Most importantly, it has aided the hospital in catching incorrect patient status early in a patient’s stay. Getting the hospital’s physician champion involved in the incentive program also helped with physician buy-in. "He really backed me up," Roth says.

With 75 inpatient beds, Montrose Memorial Hospital is smaller than some inpatient facilities, so it has been relatively easy to raise awareness about the workgroup and rewards program. However, Bonewell notes that ­Montrose’s strategy could also take flight at larger facilities.

 

Analyzing trends

Roth says she is currently tracking the metrics for self-denials, although since Montrose Memorial Hospital is still focusing on education and communication, it’s not yet at the point where it can use data from the program to analyze the effort’s impact on patient status and denials.

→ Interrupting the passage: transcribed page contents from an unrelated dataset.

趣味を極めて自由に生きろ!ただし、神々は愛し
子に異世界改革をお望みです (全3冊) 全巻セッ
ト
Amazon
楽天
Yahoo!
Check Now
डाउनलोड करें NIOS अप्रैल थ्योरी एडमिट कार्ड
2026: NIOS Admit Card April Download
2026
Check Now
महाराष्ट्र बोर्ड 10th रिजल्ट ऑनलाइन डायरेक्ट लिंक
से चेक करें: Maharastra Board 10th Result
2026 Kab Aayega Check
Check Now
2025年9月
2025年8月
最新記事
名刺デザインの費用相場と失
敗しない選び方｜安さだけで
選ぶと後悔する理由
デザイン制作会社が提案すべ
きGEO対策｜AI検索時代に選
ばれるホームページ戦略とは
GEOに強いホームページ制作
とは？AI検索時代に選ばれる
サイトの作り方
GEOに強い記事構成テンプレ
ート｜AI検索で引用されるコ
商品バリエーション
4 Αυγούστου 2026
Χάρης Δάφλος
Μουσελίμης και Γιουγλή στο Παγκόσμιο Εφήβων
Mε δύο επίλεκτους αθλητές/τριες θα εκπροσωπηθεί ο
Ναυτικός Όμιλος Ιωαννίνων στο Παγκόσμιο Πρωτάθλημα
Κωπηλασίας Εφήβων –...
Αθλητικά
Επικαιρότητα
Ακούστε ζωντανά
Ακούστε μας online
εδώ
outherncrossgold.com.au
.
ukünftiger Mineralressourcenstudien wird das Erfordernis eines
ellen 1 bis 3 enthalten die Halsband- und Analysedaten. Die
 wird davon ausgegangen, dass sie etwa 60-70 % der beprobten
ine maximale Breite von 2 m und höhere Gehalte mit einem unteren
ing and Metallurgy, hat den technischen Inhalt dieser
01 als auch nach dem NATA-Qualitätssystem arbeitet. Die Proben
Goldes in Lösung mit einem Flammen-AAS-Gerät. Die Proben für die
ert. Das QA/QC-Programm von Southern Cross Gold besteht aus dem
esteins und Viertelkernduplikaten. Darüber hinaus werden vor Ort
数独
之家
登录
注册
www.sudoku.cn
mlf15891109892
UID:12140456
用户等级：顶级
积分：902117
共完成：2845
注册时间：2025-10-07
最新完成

A program such as this could be used to measure a hospital’s denials and potentially avoid a high volume of denials further down the line. It could also help hospitals progress toward assigning the correct status or pinpoint the most common mistakes when assigning or changing patient status. When the program is more mature, the UR staff may be able to report statistics from the workgroup at section meetings. At the very least, the workgroup should be prepared to share statistics about the number of hotline calls and potential patient status errors at each of its meetings, Bonewell says.

Bonewell notes that Roth’s initial goals were not just focused on getting patient status right at Montrose Memorial Hospital, but also offering staff and providers the education and tools to consider patients’ needs after they leave the hospital. She admires Roth’s commitment to ­better connect the hospital with the community to help patients tap into post-discharge resources.

"Where I see her going with this is something pretty unique that I haven’t heard happen?and part of it is because it’s a smaller community, but that’s not to say you can’t do that in a big city," Bonewell says. "There are so many resources out there that we never tap into that we can start to educate our providers on."

Roth agrees that connecting with staff and providers individually has made a difference. "This program really developed out of desperation. We had been unsuccessful previously to get buy-in on the importance of correct patient status. Taking the time to deliver a personal thank-you which rewarded them for being a patient advocate was the key," she says. "We now like to say we’re changing the world, one cup of coffee at a time."